*** Opening of TASK MATERIAL ***

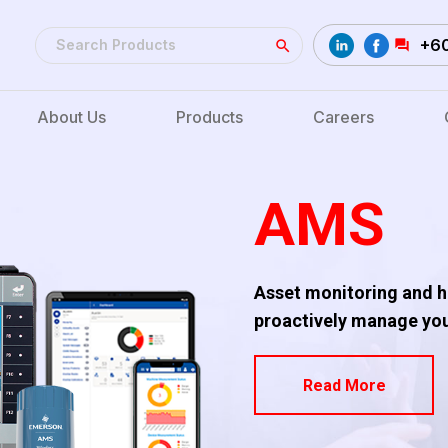
+6
About Us
Products
Careers
AMS
Asset monitoring and he
proactively manage your
Read More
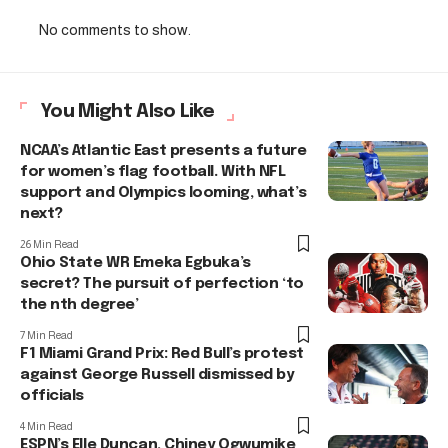
No comments to show.
You Might Also Like
NCAA’s Atlantic East presents a future
for women’s flag football. With NFL
support and Olympics looming, what’s
next?
26 Min Read
Ohio State WR Emeka Egbuka’s
secret? The pursuit of perfection ‘to
the nth degree’
7 Min Read
F1 Miami Grand Prix: Red Bull’s protest
against George Russell dismissed by
officials
4 Min Read
ESPN’s Elle Duncan, Chiney Ogwumike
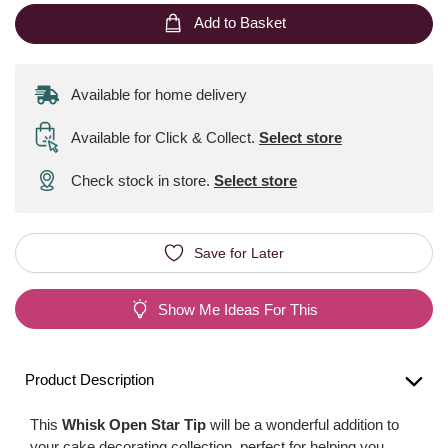
Add to Basket
Available for home delivery
Available for Click & Collect
.
Select store
Check stock in store.
Select store
Save for Later
Show Me Ideas For This
Product Description
This
Whisk Open Star Tip
will be a wonderful addition to
your cake decorating collection, perfect for helping you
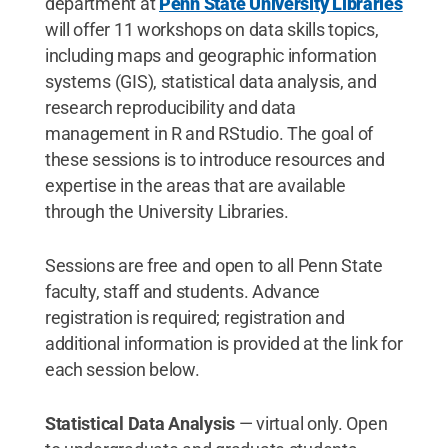
department at
Penn State University Libraries
will offer 11 workshops on data skills topics,
including maps and geographic information
systems (GIS), statistical data analysis, and
research reproducibility and data
management in R and RStudio. The goal of
these sessions is to introduce resources and
expertise in the areas that are available
through the University Libraries.
Sessions are free and open to all Penn State
faculty, staff and students. Advance
registration is required; registration and
additional information is provided at the link for
each session below.
Statistical Data Analysis
—
virtual only. Open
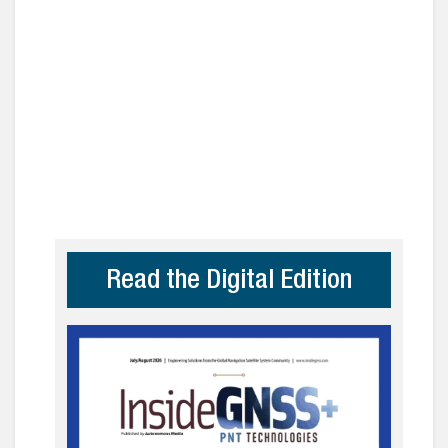
Read the Digital Edition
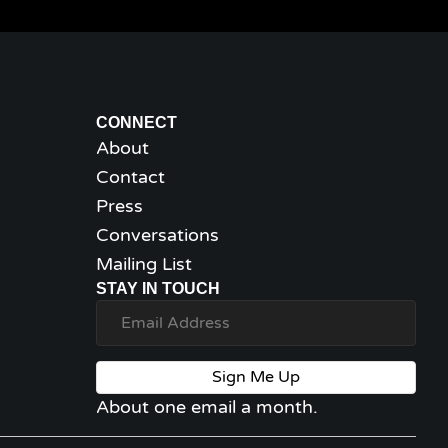
CONNECT
About
Contact
Press
Conversations
Mailing List
STAY IN TOUCH
Sign Me Up
About one email a month.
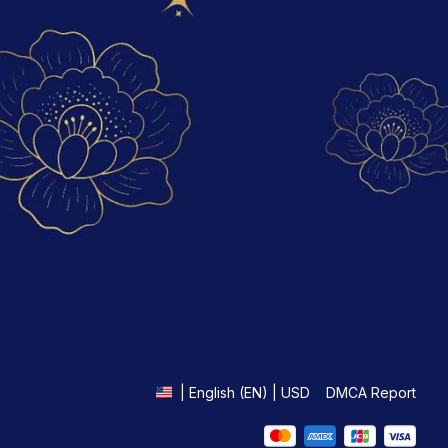
DMCA Report
| English (EN) | USD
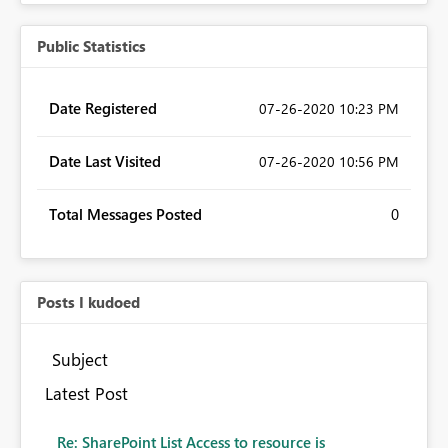
Public Statistics
Date Registered
‎07-26-2020
10:23 PM
Date Last Visited
‎07-26-2020
10:56 PM
Total Messages Posted
0
Posts I kudoed
Subject
Latest Post
Re: SharePoint List Access to resource is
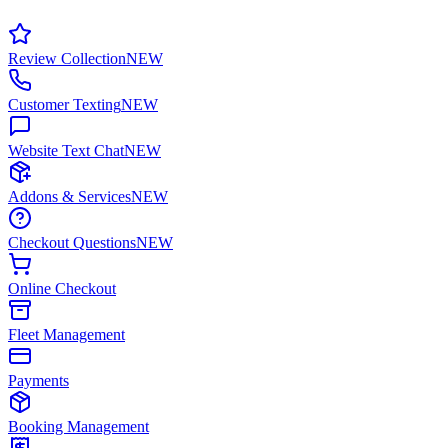
Review Collection
NEW
Customer Texting
NEW
Website Text Chat
NEW
Addons & Services
NEW
Checkout Questions
NEW
Online Checkout
Fleet Management
Payments
Booking Management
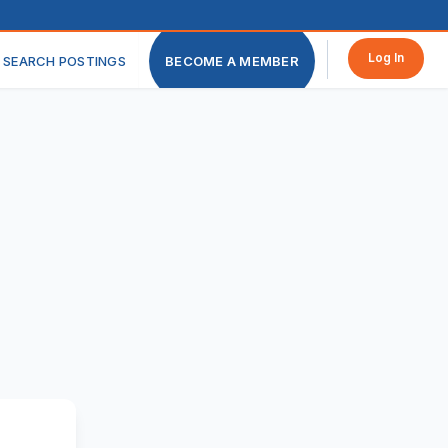
Log In
SEARCH POSTINGS
BECOME A MEMBER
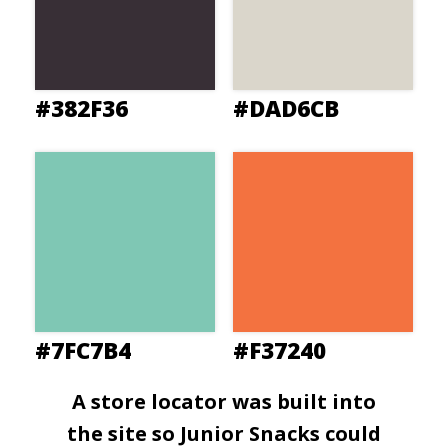
#382F36
#DAD6CB
#7FC7B4
#F37240
A store locator was built into
the site so Junior Snacks could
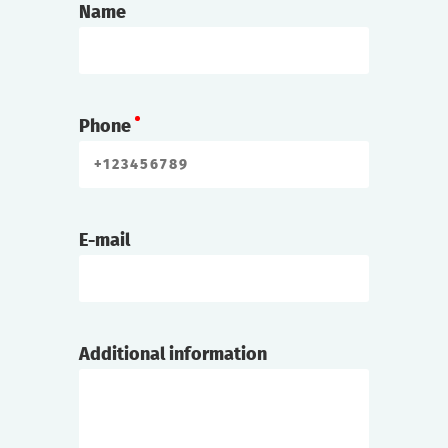
Name
Phone
E-mail
Additional information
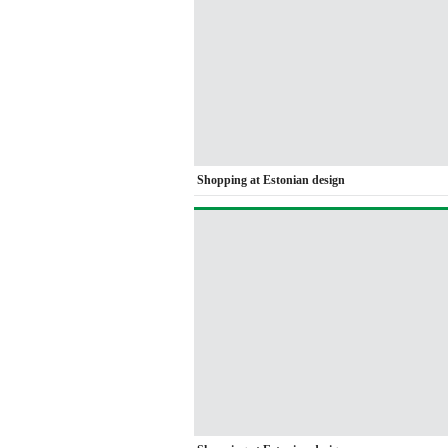
Shopping at Estonian design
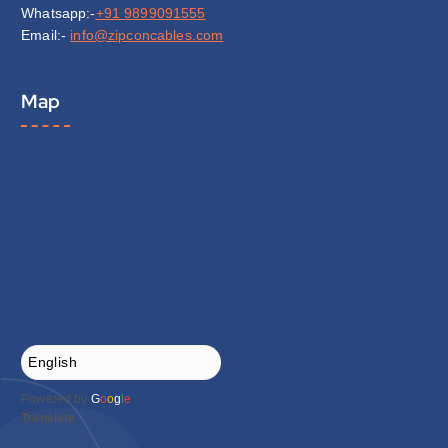
Whatsapp:-
+91 9899091555
Email:-
info@zipconcables.com
Map
Powered by
G
o
o
g
l
e
Translate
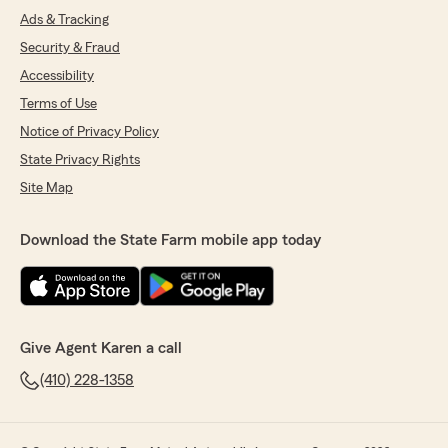
Ads & Tracking
Security & Fraud
Accessibility
Terms of Use
Notice of Privacy Policy
State Privacy Rights
Site Map
Download the State Farm mobile app today
Give Agent Karen a call
(410) 228-1358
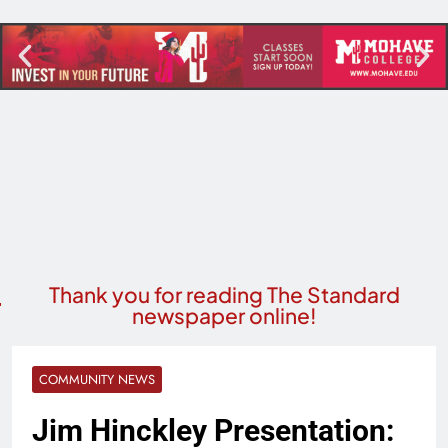
Thank you for reading The Standard
newspaper online!
COMMUNITY NEWS
Jim Hinckley Presentation:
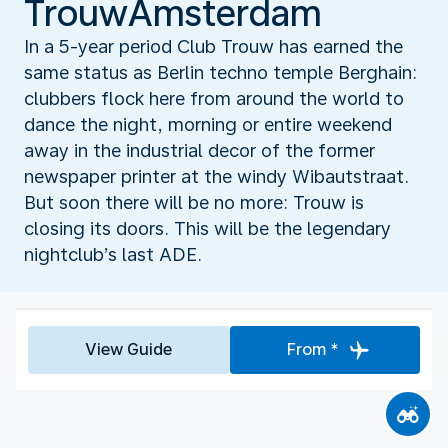
TrouwAmsterdam
In a 5-year period Club Trouw has earned the
same status as Berlin techno temple Berghain:
clubbers flock here from around the world to
dance the night, morning or entire weekend
away in the industrial decor of the former
newspaper printer at the windy Wibautstraat.
But soon there will be no more: Trouw is
closing its doors. This will be the legendary
nightclub’s last ADE.
View Guide
From *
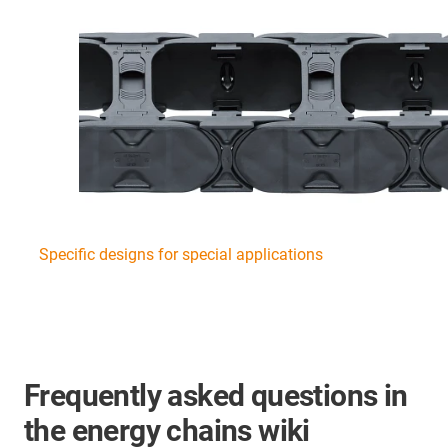
Specific designs for special applications
Frequently asked questions in
the energy chains wiki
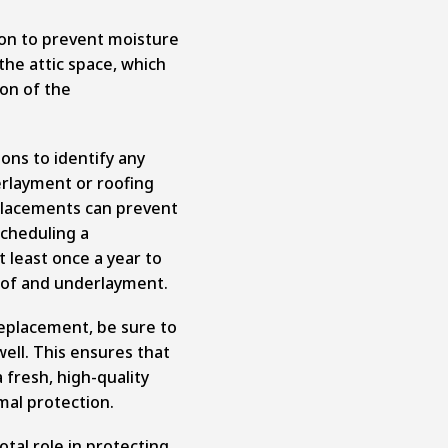
ion to prevent moisture
the attic space, which
ion of the
ons to identify any
erlayment or roofing
placements can prevent
cheduling a
t least once a year to
oof and underlayment.
 replacement, be sure to
ell. This ensures that
fresh, high-quality
mal protection.
tal role in protecting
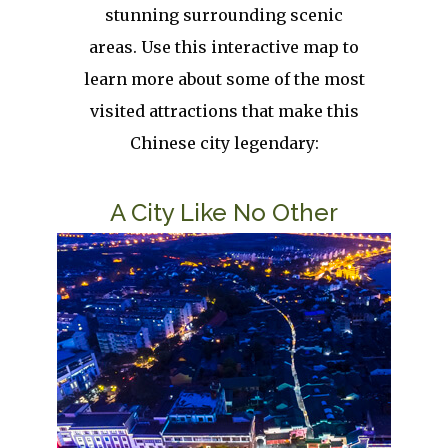
stunning surrounding scenic
areas. Use this interactive map to
learn more about some of the most
visited attractions that make this
Chinese city legendary:
Title
A City Like No Other
Image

*** Close of TASK MATERIAL ***

• DIRECTIVE
Transcribe the entries from the very beginning through the line that contains "Read the Digital Edition", including that line. Leave the pictures out of your answer.

• SOLUTION TO THIS PROBLEM
+6
About Us
Products
Careers
AMS
Asset monitoring and he
proactively manage your
Read More
No comments to show.
You Might Also Like
NCAA’s Atlantic East presents a future
for women’s flag football. With NFL
support and Olympics looming, what’s
next?
26 Min Read
Ohio State WR Emeka Egbuka’s
secret? The pursuit of perfection ‘to
the nth degree’
7 Min Read
F1 Miami Grand Prix: Red Bull’s protest
against George Russell dismissed by
officials
4 Min Read
ESPN’s Elle Duncan, Chiney Ogwumike
Add to Basket
Available for home delivery
Available for Click & Collect
.
Select store
Check stock in store.
Select store
Save for Later
Show Me Ideas For This
Product Description
This
Whisk Open Star Tip
will be a wonderful addition to
your cake decorating collection, perfect for helping you
department at
Penn State University Libraries
will offer 11 workshops on data skills topics,
including maps and geographic information
systems (GIS), statistical data analysis, and
research reproducibility and data
management in R and RStudio. The goal of
these sessions is to introduce resources and
expertise in the areas that are available
through the University Libraries.
Sessions are free and open to all Penn State
faculty, staff and students. Advance
registration is required; registration and
additional information is provided at the link for
each session below.
Statistical Data Analysis
—
virtual only. Open
Read the Digital Edition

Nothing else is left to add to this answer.